O que se disse erroneamente é que a Igreja mudou sua posição em relação à união de pessoas do mesmo sexo. Isso não aconteceu. Não houve uma mudança de posição.

O que houve no Sínodo foram várias considerações, porque isso também está na pauta, no Instrumento de Trabalho, a respeito das uniões de pessoas do mesmo sexo. Como encarar isso? Como encarar a presença dos homossexuais na Igreja? Como encarar a adoção de filhos e a educação deles? Como encarar duas pessoas do mesmo sexo que adotaram uma criança e querem batizá-la? Tudo isso foi refletido. Mas não houve mudança de posição na Igreja em relação àquilo que já se fazia.

Canção Nova – Para que as pessoas compreendam melhor, qual o clima desses trabalhos sinodais entre os cardeais, os bispos e até mesmo os leigos que participam dessas discussões?

Dom Odilo – O clima é muito bom, sereno e fraterno, de grande liberdade e de grande caridade também no escutar. Basta pensar que, na semana passada, ficamos a semana inteirinha, manhã e tarde, escutando os outros que falavam, e ficávamos quietinho. Eu falei duas vezes durante a semana e o resto foi escutar.

Então, a gente faz a caridade da escuta, da paciência, do discernimento, da acolhida de quem pensa diferente para chegar justamente a uma maior luz sobre a verdade que tem de ser acolhida e seguida.

O clima é muito fraterno, portanto, entre todos os participantes do Sínodo, isso não impede que cada um expresse livremente, com toda a sua convicção, aquilo que pensa; e isso é necessário, porque se todo mundo pensa a mesma coisa, nós não vamos para a frente nem seria necessário fazer um Sínodo.

Canção Nova – Como caminham os trabalhos dos círculos menores, em especial do grupo do qual o senhor participa?

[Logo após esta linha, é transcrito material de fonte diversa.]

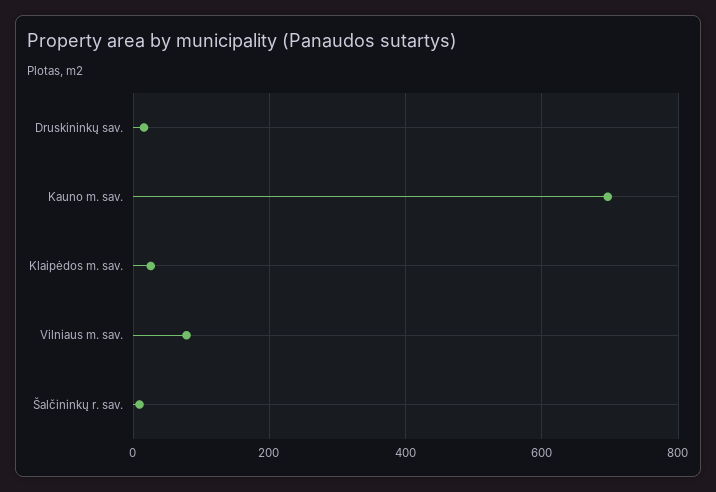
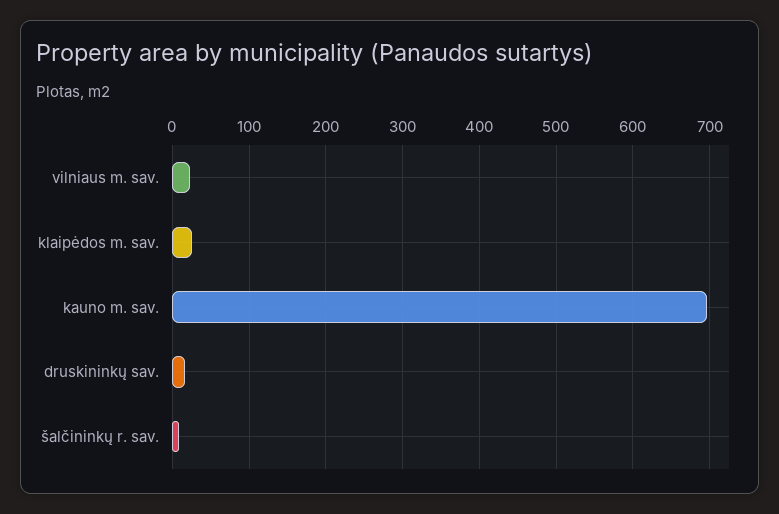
  {
    "Druskininkų sav.": 20,
    "Kauno m. sav.": 700,
    "Klaipėdos m. sav.": 30,
-   "Vilniaus m. sav.": 80,
+   "Vilniaus m. sav.": 20,
    "Šalčininkų r. sav.": 10
  }

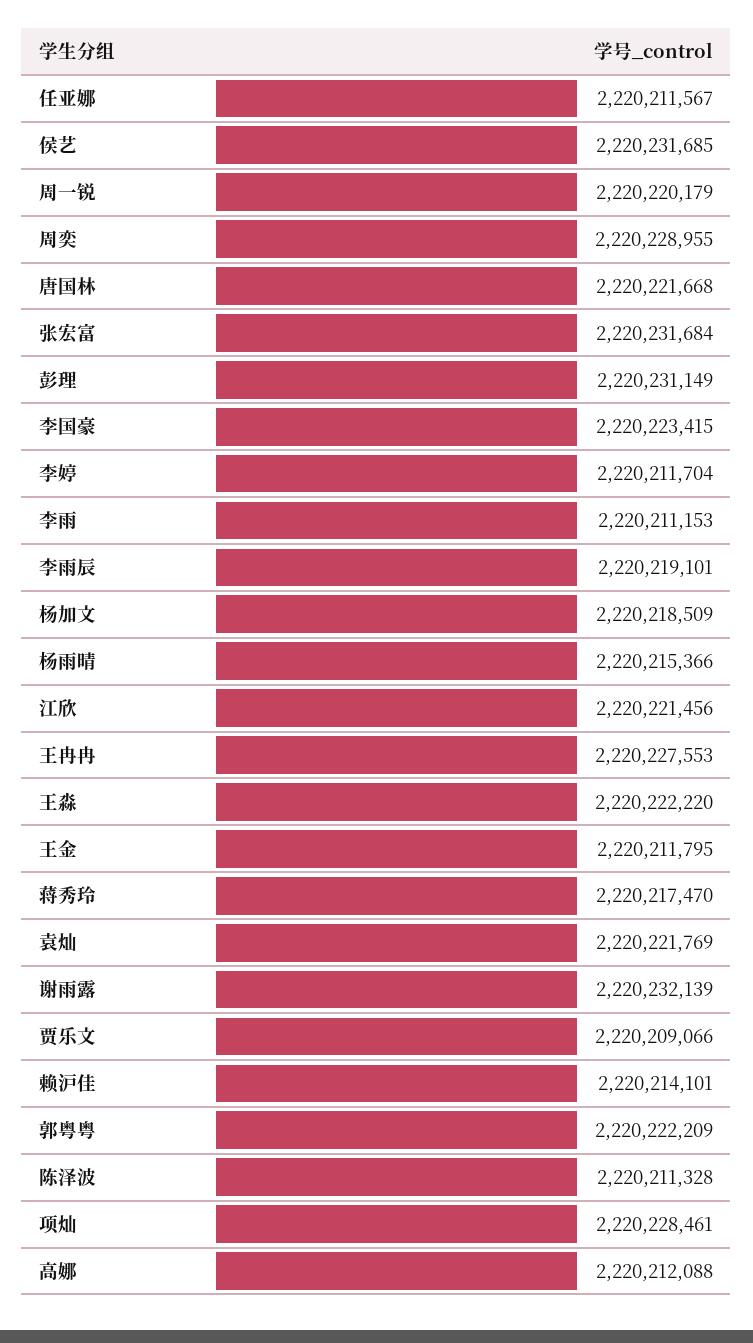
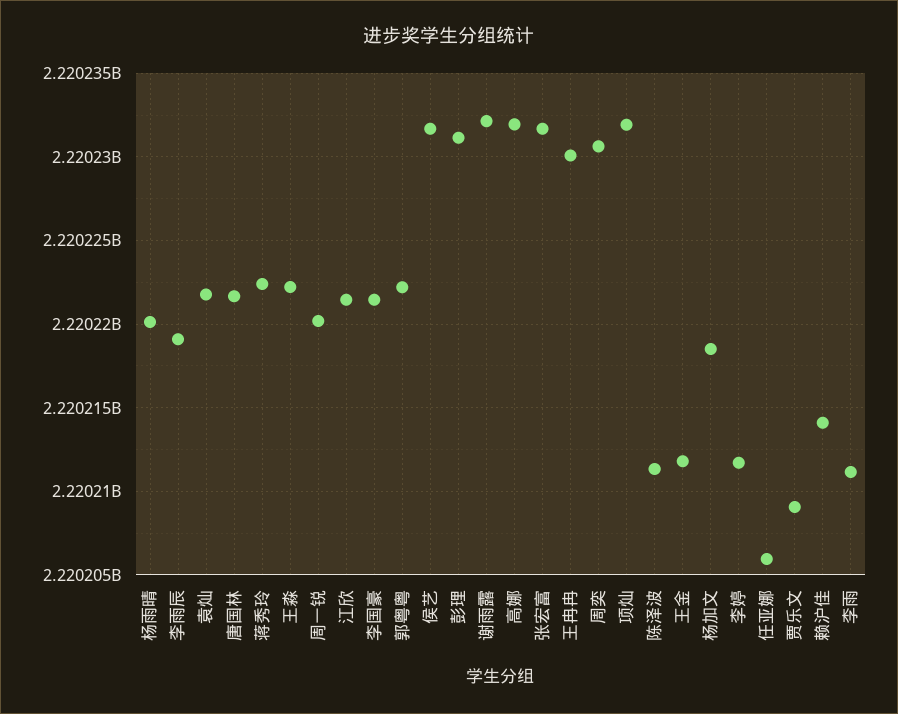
  {
-   "任亚娜": 2220211567,
+   "任亚娜": 2220206000,
    "侯艺": 2220231685,
    "周一锐": 2220220179,
-   "周奕": 2220228955,
+   "周奕": 2220230500,
    "唐国林": 2220221668,
    "张宏富": 2220231684,
    "彭理": 2220231149,
-   "李国豪": 2220223415,
+   "李国豪": 2220221500,
    "李婷": 2220211704,
    "李雨": 2220211153,
    "李雨辰": 2220219101,
    "杨加文": 2220218509,
-   "杨雨晴": 2220215366,
+   "杨雨晴": 2220220000,
    "江欣": 2220221456,
-   "王冉冉": 2220227553,
+   "王冉冉": 2220230000,
    "王淼": 2220222220,
    "王金": 2220211795,
-   "蒋秀玲": 2220217470,
+   "蒋秀玲": 2220222500,
    "袁灿": 2220221769,
    "谢雨露": 2220232139,
    "贾乐文": 2220209066,
    "赖沪佳": 2220214101,
    "郭粤粤": 2220222209,
    "陈泽波": 2220211328,
-   "项灿": 2220228461,
+   "项灿": 2220232000,
-   "高娜": 2220212088
+   "高娜": 2220232000
  }

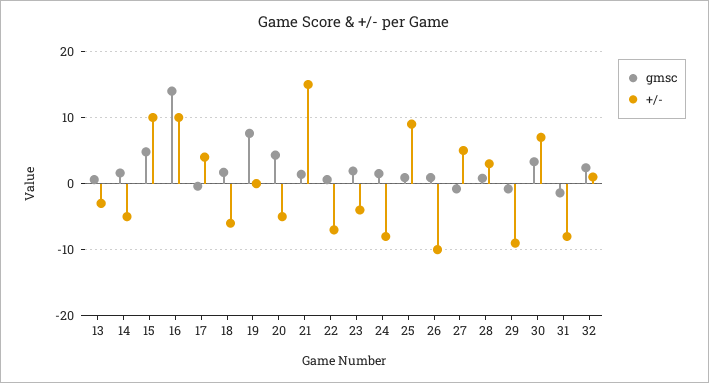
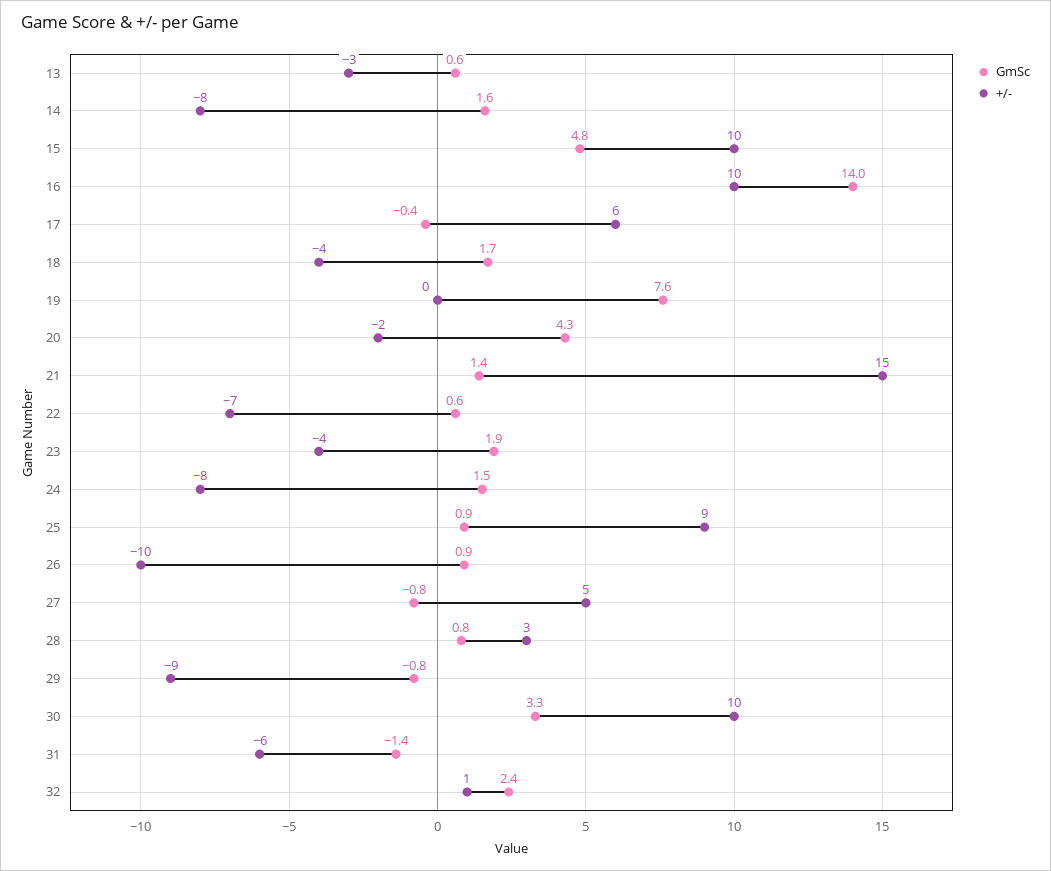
  {
    "gmsc": {
      "13": 0.6,
      "14": 1.6,
      "15": 4.8,
      "16": 14,
      "17": -0.4,
      "18": 1.7,
      "19": 7.6,
      "20": 4.3,
      "21": 1.4,
      "22": 0.6,
      "23": 1.9,
      "24": 1.5,
      "25": 0.9,
      "26": 0.9,
      "27": -0.8,
      "28": 0.8,
      "29": -0.8,
      "30": 3.3,
      "31": -1.4,
      "32": 2.4
    },
    "+/-": {
      "13": -3,
-     "14": -5,
+     "14": -8,
      "15": 10,
      "16": 10,
-     "17": 4,
+     "17": 6,
-     "18": -6,
+     "18": -4,
      "19": 0,
-     "20": -5,
+     "20": -2,
      "21": 15,
      "22": -7,
      "23": -4,
      "24": -8,
      "25": 9,
      "26": -10,
      "27": 5,
      "28": 3,
      "29": -9,
-     "30": 7,
+     "30": 10,
-     "31": -8,
+     "31": -6,
      "32": 1
    }
  }

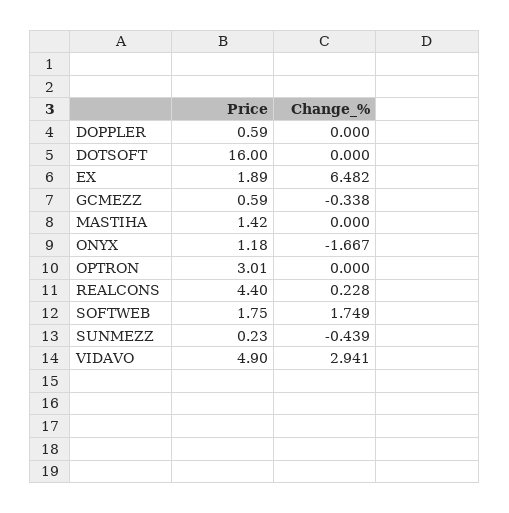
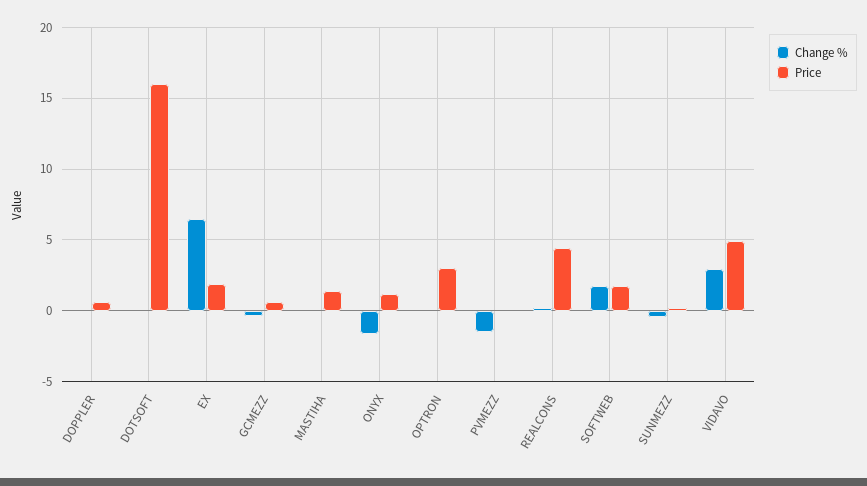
  {
    "Price": {
      "DOPPLER": 0.59,
      "DOTSOFT": 16,
      "EX": 1.89,
      "GCMEZZ": 0.59,
      "MASTIHA": 1.42,
      "ONYX": 1.18,
      "OPTRON": 3.01,
      "REALCONS": 4.4,
      "SOFTWEB": 1.75,
      "SUNMEZZ": 0.23,
-     "VIDAVO": 4.9
+     "VIDAVO": 4.9,
+     "PVMEZZ": 0
    },
    "Change_%": {
      "DOPPLER": 0,
      "DOTSOFT": 0,
      "EX": 6.482,
      "GCMEZZ": -0.338,
      "MASTIHA": 0,
      "ONYX": -1.667,
      "OPTRON": 0,
      "REALCONS": 0.228,
      "SOFTWEB": 1.749,
      "SUNMEZZ": -0.439,
-     "VIDAVO": 2.941
+     "VIDAVO": 2.941,
+     "PVMEZZ": -1.5
    }
  }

Dom Odilo – Eu estou num grupo de língua espanhola. Infelizmente, não temos um grupo de língua portuguesa. Esse grupo é formado sobretudo de latino-americanos, de bispos de toda a América Latina e um ou outro da Espanha, portanto, bastante diversificado.

O grupo é muito vivo, muito interessado nas questões, com muitas sugestões, muita criatividade que está sendo manifestada. Nós estamos fazendo muitas propostas, emendas para enriquecer o texto e, depois, reapresentá-las no plenário, para que elas possam ser integradas ao texto global.